Task description –
Reproduce the whole listing that follows, character for character, and drop the images.
** Provided data follows **
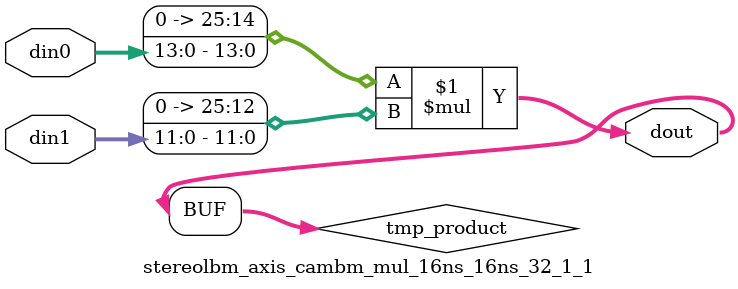
<source format=v>

`timescale 1 ns / 1 ps

  module stereolbm_axis_cambm_mul_16ns_16ns_32_1_1(din0, din1, dout);
parameter ID = 1;
parameter NUM_STAGE = 0;
parameter din0_WIDTH = 14;
parameter din1_WIDTH = 12;
parameter dout_WIDTH = 26;

input [din0_WIDTH - 1 : 0] din0; 
input [din1_WIDTH - 1 : 0] din1; 
output [dout_WIDTH - 1 : 0] dout;

wire signed [dout_WIDTH - 1 : 0] tmp_product;










assign tmp_product = $signed({1'b0, din0}) * $signed({1'b0, din1});











assign dout = tmp_product;







endmodule

</source>
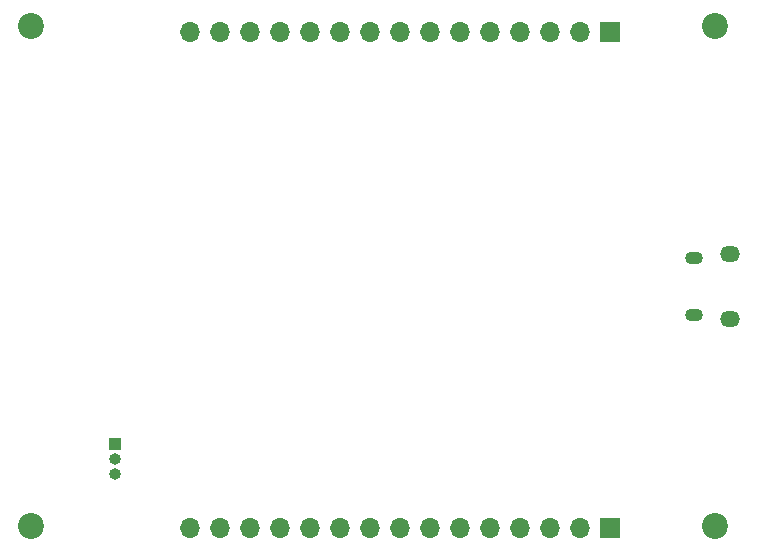
<source format=gbr>
%TF.GenerationSoftware,KiCad,Pcbnew,(6.0.6)*%
%TF.CreationDate,2022-09-06T19:45:02+05:30*%
%TF.ProjectId,rp2040-ble,72703230-3430-42d6-926c-652e6b696361,rev?*%
%TF.SameCoordinates,Original*%
%TF.FileFunction,Soldermask,Bot*%
%TF.FilePolarity,Negative*%
%FSLAX46Y46*%
G04 Gerber Fmt 4.6, Leading zero omitted, Abs format (unit mm)*
G04 Created by KiCad (PCBNEW (6.0.6)) date 2022-09-06 19:45:02*
%MOMM*%
%LPD*%
G01*
G04 APERTURE LIST*
%ADD10C,2.200000*%
%ADD11R,1.000000X1.000000*%
%ADD12O,1.000000X1.000000*%
%ADD13R,1.700000X1.700000*%
%ADD14O,1.700000X1.700000*%
%ADD15O,1.500000X1.100000*%
%ADD16O,1.700000X1.350000*%
G04 APERTURE END LIST*
D10*
%TO.C,H4*%
X93000000Y-110300000D03*
%TD*%
%TO.C,H3*%
X93000000Y-68000000D03*
%TD*%
D11*
%TO.C,J4*%
X100150000Y-103335000D03*
D12*
X100150000Y-104605000D03*
X100150000Y-105875000D03*
%TD*%
D13*
%TO.C,J1*%
X142000000Y-68500000D03*
D14*
X139460000Y-68500000D03*
X136920000Y-68500000D03*
X134380000Y-68500000D03*
X131840000Y-68500000D03*
X129300000Y-68500000D03*
X126760000Y-68500000D03*
X124220000Y-68500000D03*
X121680000Y-68500000D03*
X119140000Y-68500000D03*
X116600000Y-68500000D03*
X114060000Y-68500000D03*
X111520000Y-68500000D03*
X108980000Y-68500000D03*
X106440000Y-68500000D03*
%TD*%
D10*
%TO.C,H1*%
X150900000Y-68000000D03*
%TD*%
D13*
%TO.C,J2*%
X142000000Y-110500000D03*
D14*
X139460000Y-110500000D03*
X136920000Y-110500000D03*
X134380000Y-110500000D03*
X131840000Y-110500000D03*
X129300000Y-110500000D03*
X126760000Y-110500000D03*
X124220000Y-110500000D03*
X121680000Y-110500000D03*
X119140000Y-110500000D03*
X116600000Y-110500000D03*
X114060000Y-110500000D03*
X111520000Y-110500000D03*
X108980000Y-110500000D03*
X106440000Y-110500000D03*
%TD*%
D15*
%TO.C,J3*%
X149160000Y-92440000D03*
D16*
X152160000Y-87290000D03*
X152160000Y-92750000D03*
D15*
X149160000Y-87600000D03*
%TD*%
D10*
%TO.C,H2*%
X150900000Y-110300000D03*
%TD*%
M02*

</source>
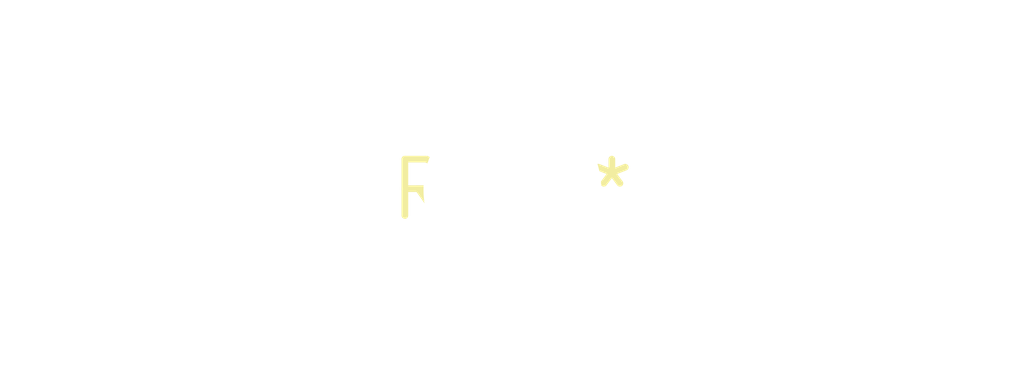
<source format=kicad_pcb>
(kicad_pcb (version 20240108) (generator pcbnew)

  (general
    (thickness 1.6)
  )

  (paper "A4")
  (layers
    (0 "F.Cu" signal)
    (31 "B.Cu" signal)
    (32 "B.Adhes" user "B.Adhesive")
    (33 "F.Adhes" user "F.Adhesive")
    (34 "B.Paste" user)
    (35 "F.Paste" user)
    (36 "B.SilkS" user "B.Silkscreen")
    (37 "F.SilkS" user "F.Silkscreen")
    (38 "B.Mask" user)
    (39 "F.Mask" user)
    (40 "Dwgs.User" user "User.Drawings")
    (41 "Cmts.User" user "User.Comments")
    (42 "Eco1.User" user "User.Eco1")
    (43 "Eco2.User" user "User.Eco2")
    (44 "Edge.Cuts" user)
    (45 "Margin" user)
    (46 "B.CrtYd" user "B.Courtyard")
    (47 "F.CrtYd" user "F.Courtyard")
    (48 "B.Fab" user)
    (49 "F.Fab" user)
    (50 "User.1" user)
    (51 "User.2" user)
    (52 "User.3" user)
    (53 "User.4" user)
    (54 "User.5" user)
    (55 "User.6" user)
    (56 "User.7" user)
    (57 "User.8" user)
    (58 "User.9" user)
  )

  (setup
    (pad_to_mask_clearance 0)
    (pcbplotparams
      (layerselection 0x00010fc_ffffffff)
      (plot_on_all_layers_selection 0x0000000_00000000)
      (disableapertmacros false)
      (usegerberextensions false)
      (usegerberattributes false)
      (usegerberadvancedattributes false)
      (creategerberjobfile false)
      (dashed_line_dash_ratio 12.000000)
      (dashed_line_gap_ratio 3.000000)
      (svgprecision 4)
      (plotframeref false)
      (viasonmask false)
      (mode 1)
      (useauxorigin false)
      (hpglpennumber 1)
      (hpglpenspeed 20)
      (hpglpendiameter 15.000000)
      (dxfpolygonmode false)
      (dxfimperialunits false)
      (dxfusepcbnewfont false)
      (psnegative false)
      (psa4output false)
      (plotreference false)
      (plotvalue false)
      (plotinvisibletext false)
      (sketchpadsonfab false)
      (subtractmaskfromsilk false)
      (outputformat 1)
      (mirror false)
      (drillshape 1)
      (scaleselection 1)
      (outputdirectory "")
    )
  )

  (net 0 "")

  (footprint "MountingHole_4mm_Pad" (layer "F.Cu") (at 0 0))

)

</source>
** End of Provided data **
Finished exercise –
<source format=v>

`timescale 1 ns / 1 ps

  module stereolbm_axis_cambm_mul_16ns_16ns_32_1_1(din0, din1, dout);
parameter ID = 1;
parameter NUM_STAGE = 0;
parameter din0_WIDTH = 14;
parameter din1_WIDTH = 12;
parameter dout_WIDTH = 26;

input [din0_WIDTH - 1 : 0] din0; 
input [din1_WIDTH - 1 : 0] din1; 
output [dout_WIDTH - 1 : 0] dout;

wire signed [dout_WIDTH - 1 : 0] tmp_product;










assign tmp_product = $signed({1'b0, din0}) * $signed({1'b0, din1});











assign dout = tmp_product;







endmodule

</source>
<source format=gbr>
%TF.GenerationSoftware,KiCad,Pcbnew,(6.0.6)*%
%TF.CreationDate,2022-09-06T19:45:02+05:30*%
%TF.ProjectId,rp2040-ble,72703230-3430-42d6-926c-652e6b696361,rev?*%
%TF.SameCoordinates,Original*%
%TF.FileFunction,Soldermask,Bot*%
%TF.FilePolarity,Negative*%
%FSLAX46Y46*%
G04 Gerber Fmt 4.6, Leading zero omitted, Abs format (unit mm)*
G04 Created by KiCad (PCBNEW (6.0.6)) date 2022-09-06 19:45:02*
%MOMM*%
%LPD*%
G01*
G04 APERTURE LIST*
%ADD10C,2.200000*%
%ADD11R,1.000000X1.000000*%
%ADD12O,1.000000X1.000000*%
%ADD13R,1.700000X1.700000*%
%ADD14O,1.700000X1.700000*%
%ADD15O,1.500000X1.100000*%
%ADD16O,1.700000X1.350000*%
G04 APERTURE END LIST*
D10*
%TO.C,H4*%
X93000000Y-110300000D03*
%TD*%
%TO.C,H3*%
X93000000Y-68000000D03*
%TD*%
D11*
%TO.C,J4*%
X100150000Y-103335000D03*
D12*
X100150000Y-104605000D03*
X100150000Y-105875000D03*
%TD*%
D13*
%TO.C,J1*%
X142000000Y-68500000D03*
D14*
X139460000Y-68500000D03*
X136920000Y-68500000D03*
X134380000Y-68500000D03*
X131840000Y-68500000D03*
X129300000Y-68500000D03*
X126760000Y-68500000D03*
X124220000Y-68500000D03*
X121680000Y-68500000D03*
X119140000Y-68500000D03*
X116600000Y-68500000D03*
X114060000Y-68500000D03*
X111520000Y-68500000D03*
X108980000Y-68500000D03*
X106440000Y-68500000D03*
%TD*%
D10*
%TO.C,H1*%
X150900000Y-68000000D03*
%TD*%
D13*
%TO.C,J2*%
X142000000Y-110500000D03*
D14*
X139460000Y-110500000D03*
X136920000Y-110500000D03*
X134380000Y-110500000D03*
X131840000Y-110500000D03*
X129300000Y-110500000D03*
X126760000Y-110500000D03*
X124220000Y-110500000D03*
X121680000Y-110500000D03*
X119140000Y-110500000D03*
X116600000Y-110500000D03*
X114060000Y-110500000D03*
X111520000Y-110500000D03*
X108980000Y-110500000D03*
X106440000Y-110500000D03*
%TD*%
D15*
%TO.C,J3*%
X149160000Y-92440000D03*
D16*
X152160000Y-87290000D03*
X152160000Y-92750000D03*
D15*
X149160000Y-87600000D03*
%TD*%
D10*
%TO.C,H2*%
X150900000Y-110300000D03*
%TD*%
M02*

</source>
<source format=kicad_pcb>
(kicad_pcb (version 20240108) (generator pcbnew)

  (general
    (thickness 1.6)
  )

  (paper "A4")
  (layers
    (0 "F.Cu" signal)
    (31 "B.Cu" signal)
    (32 "B.Adhes" user "B.Adhesive")
    (33 "F.Adhes" user "F.Adhesive")
    (34 "B.Paste" user)
    (35 "F.Paste" user)
    (36 "B.SilkS" user "B.Silkscreen")
    (37 "F.SilkS" user "F.Silkscreen")
    (38 "B.Mask" user)
    (39 "F.Mask" user)
    (40 "Dwgs.User" user "User.Drawings")
    (41 "Cmts.User" user "User.Comments")
    (42 "Eco1.User" user "User.Eco1")
    (43 "Eco2.User" user "User.Eco2")
    (44 "Edge.Cuts" user)
    (45 "Margin" user)
    (46 "B.CrtYd" user "B.Courtyard")
    (47 "F.CrtYd" user "F.Courtyard")
    (48 "B.Fab" user)
    (49 "F.Fab" user)
    (50 "User.1" user)
    (51 "User.2" user)
    (52 "User.3" user)
    (53 "User.4" user)
    (54 "User.5" user)
    (55 "User.6" user)
    (56 "User.7" user)
    (57 "User.8" user)
    (58 "User.9" user)
  )

  (setup
    (pad_to_mask_clearance 0)
    (pcbplotparams
      (layerselection 0x00010fc_ffffffff)
      (plot_on_all_layers_selection 0x0000000_00000000)
      (disableapertmacros false)
      (usegerberextensions false)
      (usegerberattributes false)
      (usegerberadvancedattributes false)
      (creategerberjobfile false)
      (dashed_line_dash_ratio 12.000000)
      (dashed_line_gap_ratio 3.000000)
      (svgprecision 4)
      (plotframeref false)
      (viasonmask false)
      (mode 1)
      (useauxorigin false)
      (hpglpennumber 1)
      (hpglpenspeed 20)
      (hpglpendiameter 15.000000)
      (dxfpolygonmode false)
      (dxfimperialunits false)
      (dxfusepcbnewfont false)
      (psnegative false)
      (psa4output false)
      (plotreference false)
      (plotvalue false)
      (plotinvisibletext false)
      (sketchpadsonfab false)
      (subtractmaskfromsilk false)
      (outputformat 1)
      (mirror false)
      (drillshape 1)
      (scaleselection 1)
      (outputdirectory "")
    )
  )

  (net 0 "")

  (footprint "MountingHole_4mm_Pad" (layer "F.Cu") (at 0 0))

)

</source>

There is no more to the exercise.